⬤Zeta Global Holdings is drawing attention from traders as the stock moves toward a significant support area on the longer-term chart. Currently trading around $17-$18, ZETA is approaching the intersection of two major trendlines projected near $14.50. The analyst who previously swing traded ZETA successfully noted that if price hovers near that level around July, it could become a compelling area to reload a position.

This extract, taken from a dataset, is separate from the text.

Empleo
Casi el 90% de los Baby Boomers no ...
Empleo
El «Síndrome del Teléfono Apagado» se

⬤The chart structure features a rising support trendline extending from 2022 and a descending resistance line drawn from the stock's peak above $30. Together they form a tightening wedge that compresses price toward a convergence point near $14.49 - a level highlighted as ZETA slides 8% toward its lower trendline amid SaaS sector weakness. Wedge formations like this typically signal a decision phase as buying and selling pressure narrow toward a single zone.

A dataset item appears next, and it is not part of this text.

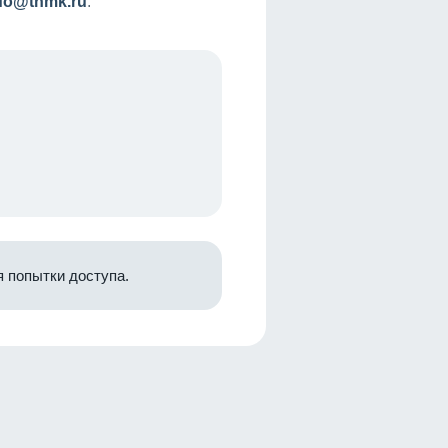
nfo@tnmk.ru
.
 попытки доступа.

⬤ZETA's recent price history tells a clear story. A strong 2024 rally pushed the stock from below $10 to above $30, followed by a corrective phase that dragged it back into the mid-teens. During this consolidation, ZETA has been trading between roughly $15 and $22 on the monthly chart, forming a well-defined range. The current drift toward the lower boundary reflects the broader pressure weighing on SaaS names.
⬤The convergence of long-term support near $14.50 represents a technically important inflection point. How ZETA reacts to this zone could determine whether the consolidation phase continues or gives way to a new directional move. Zeta Global is already testing the $15-$16 support band as the broader tech slide persists, making the $14.50 level one to watch closely in the weeks ahead.